Entrei na Igreja de Santa Maria também com outro livro na mão, já referido, Linha do Oeste, coordenação de Benedita Pestana, Assírio & Alvim, 1998. É que além de Josefa d’Óbidos a Igreja de Santa Maria reserva outras surpresas. O interior da Igreja está ricamente revestido com azulejos seiscentistas, tem peças de Arte extraordinárias como seja o retábulo maneirista da capela-mor e o magnífico túmulo renascentista de D. João de Noronha e D. Isabel de Sousa, figuras nobres que se destacaram pela sua ação mecenática. Se o nome de D. João de Noronha está ligado à construção do Paço dos Alcaides no castelo, o de D. Isabel de Sousa está intimamente relacionado com a encomenda do seu próprio túmulo e do seu marido. Construído em pedra calcária de Ançã, o jazigo apresenta um arco de volta perfeita, ladeado por plintos e respetivas pilastras decoradas com motivos ao romano, encimadas por estátuas de profetas, cobertas por baldaquinos. A coroar toda a composição, encontramos uma representação da Assunção da Virgem e de Deus-Pai abençoando. Não se conhece o autor desta maravilha, há quem o atribua a Nicolau Chanterene, pela semelhança estilística com outras obras suas realizadas entre nós. O mais importante é que pela sua estrutura e decoração o túmulo de D. João de Noronha e D. Isabel de Sousa introduziu o formulário renascentista na região, trata-se de um símbolo de grandeza e de poderio, testemunha um gosto estilístico que conheceu um período de vigência relativamente curto em Portugal, motivado pela utilização prolongada das formas tardo-góticas e pela adoção desde cedo das formas maneiristas. Dito preto no branco, trata-se de um exemplar mais magnificente da escultura renascentista em Portugal.
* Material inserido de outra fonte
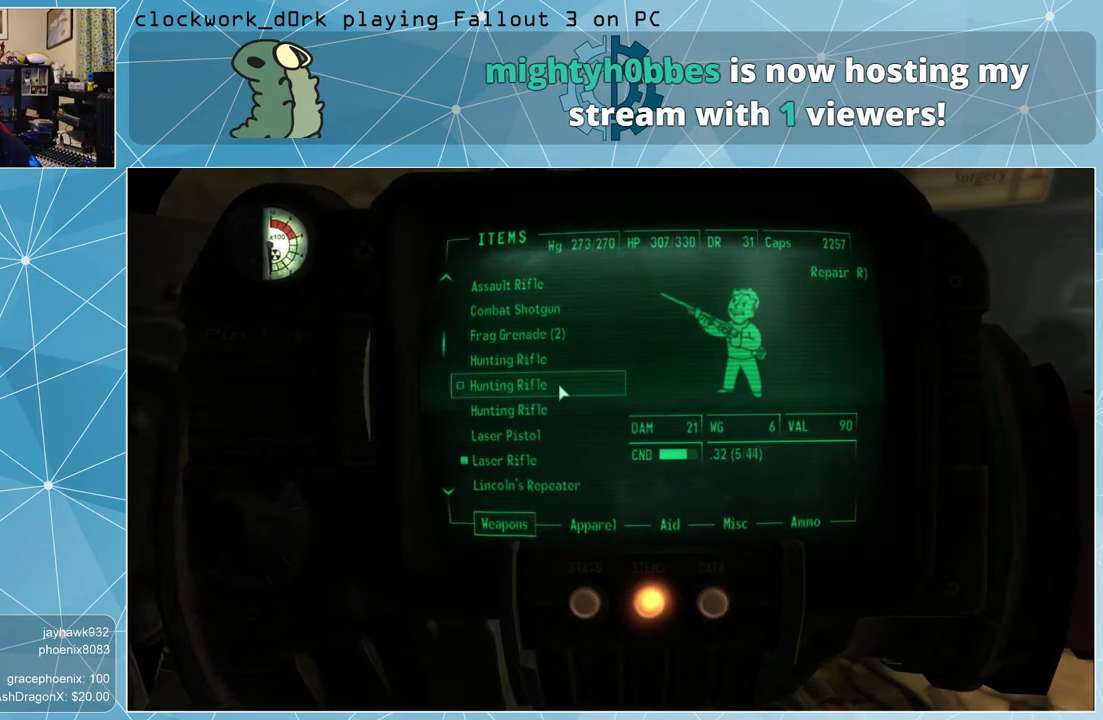
{"keys": [], "mouse": [], "events": [[133, "r", "down"], [200, "r", "up"]]}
O Museu Municipal de Óbidos é de visita obrigatória, os pontos de referência são em bastante número: Cruzeiro, Igreja de S. João Baptista, livrarias, a porta da vila, toda a Rua Direita, o edifício dos Paços do Concelho, a Capela de S. Martinho, a Igreja de S. Pedro, a Igreja da Misericórdia, a Igreja-Matriz de Santa Maria, há dois museus, este e o Museu Abílio de Mattos e Silva, entre outras belezas. O Museu é um antigo solar do século XVIII, foi residência do pintor Eduardo Malta, é muito compósito, desde Arte Sacra a Arte Contemporânea encontramos lá um pouco de tudo. É um espaço que a museografia brindou, trata-se de uma residência, o pintor Malta procedeu a alterações, está ricamente beneficiado com azulejaria, é bom que o visitante, se estiver em Óbidos mais de um dia, ali regresse para rever e usufruir de espólio tão rico em condições de exposição atraentes. E terá mais uma oportunidade de contemplar obras magnas de Josefa d´Óbidos.
Museu Municipal de Óbidos
Peça sem título, de Graça Pereira Coutinho, um espantoso aproveitamento de restos de cerâmica que ascenderam a escultura… E que escultura!
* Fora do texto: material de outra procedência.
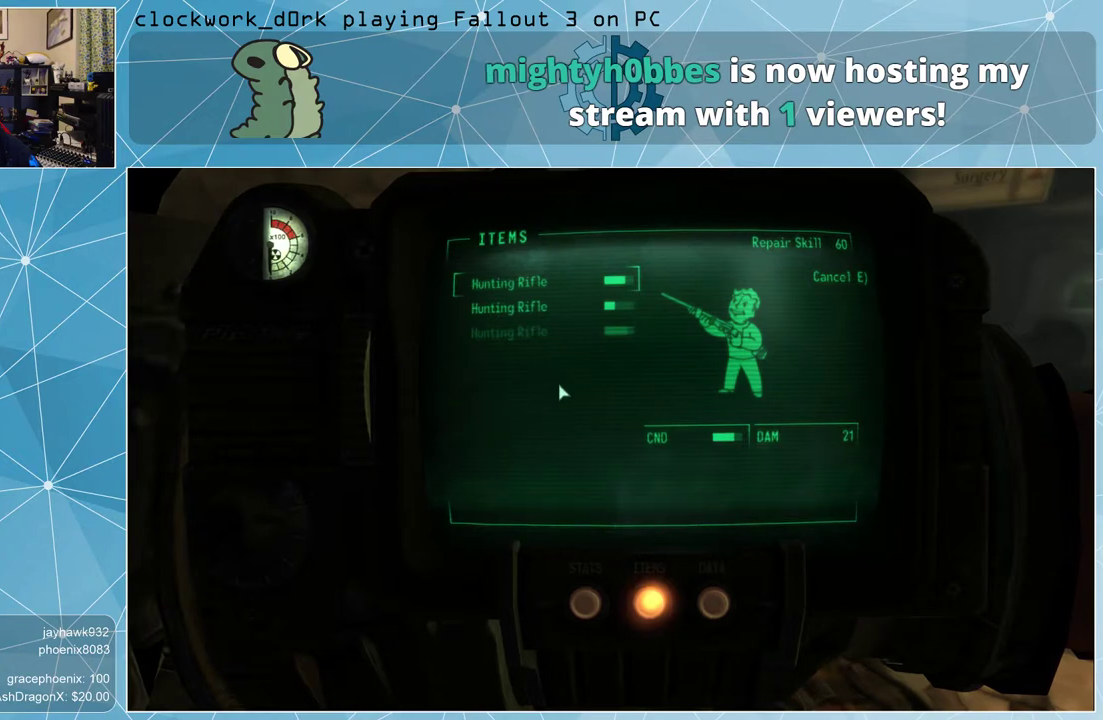
{"keys": [], "mouse": [], "events": []}
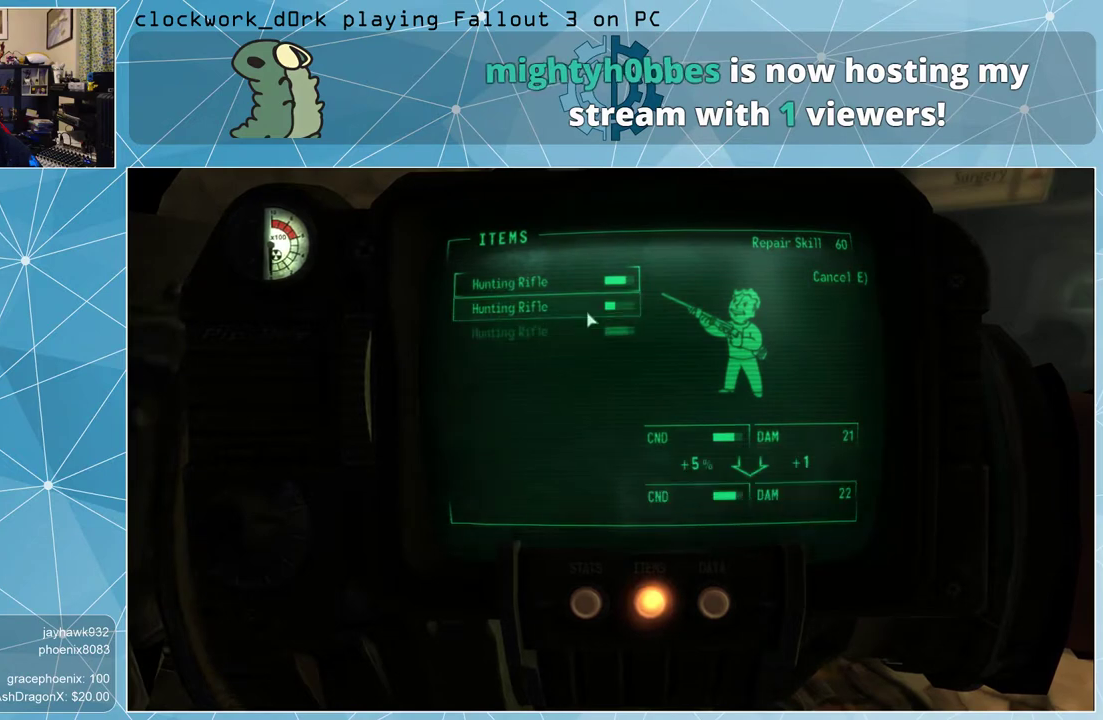
{"keys": [], "mouse": [], "events": []}
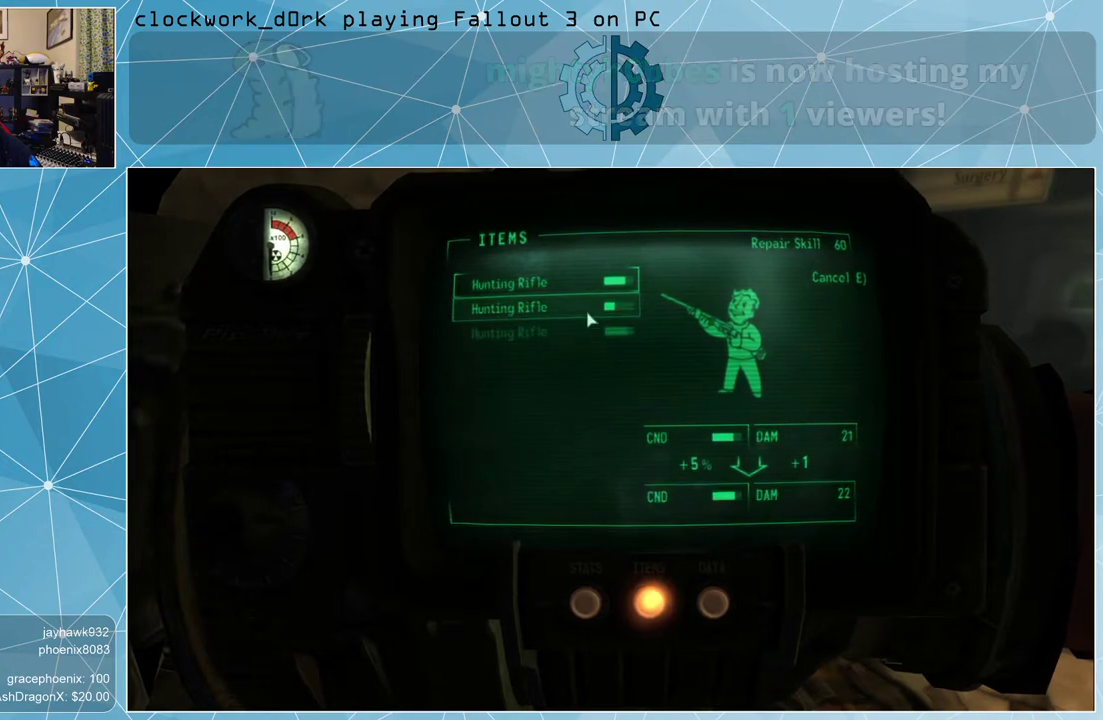
{"keys": ["e"], "mouse": [], "events": [[33, "mouse_left", "down"], [100, "mouse_left", "up"], [500, "e", "down"]]}
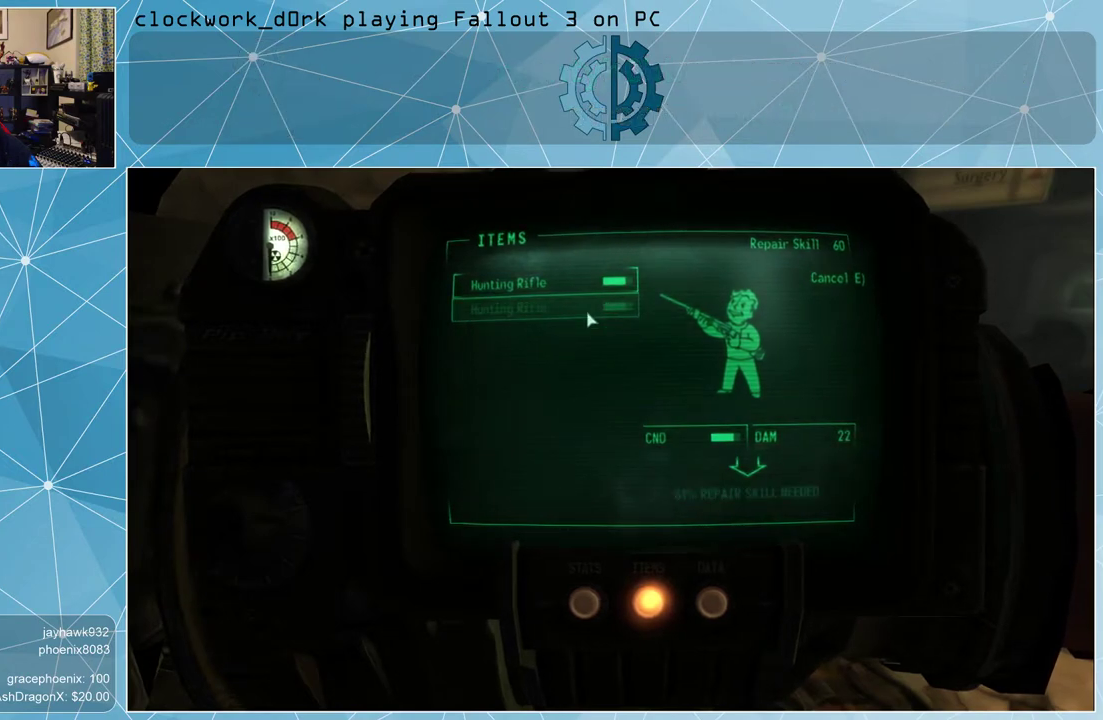
{"keys": [], "mouse": [], "events": [[67, "e", "up"]]}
Auto-retrato de Eduardo Malta
S. Sebastião na imaginação do artista José Aurélio
Volta-se ao exterior, o tempo é ameno, o céu azul de nuvens em viagem, pode-se ir passear entre livrarias e andar ali à volta da Cerca do Castelo, subir e descer, descer e subir, contemplar a extensa Várzea. Há sempre um pormenor a reter nestas ruas calcetadas a rigor. A hidrângea floresce e lá ao fundo temos uma janela de caraterísticas manuelinas. Vamos então desfrutar este exterior antes de emergir noutros interiores artísticos.
Nota do editor
Último poste da série de 23 de janeiro de 2021 > Guiné 61/74 - P21799: Os nossos seres, saberes e lazeres (434): Andar a um certo vapor na Linha do Oeste (3): Das Caldas da Rainha à Foz do Arelho (Mário Beja Santos)
4 comentários:
Camarada Carlos Vinhal, há a troca de uma letra na legenda de S. Sebastião. Trocaste o S por D e puseste "D. Sebastião", por engano.
Quanto à Josefa de Óbidos, que é tão reverenciada por tanta gente, é uma artista que eu abomino, para dizer a verdade. A sua pintura é do mais "kitsch" que se possa imaginar. Mas pronto, isto sou eu que implico com a Josefa que, no fundo, não fez mais do que exprimir um certo modo de fazer arte, de acordo com os gostos da sua época.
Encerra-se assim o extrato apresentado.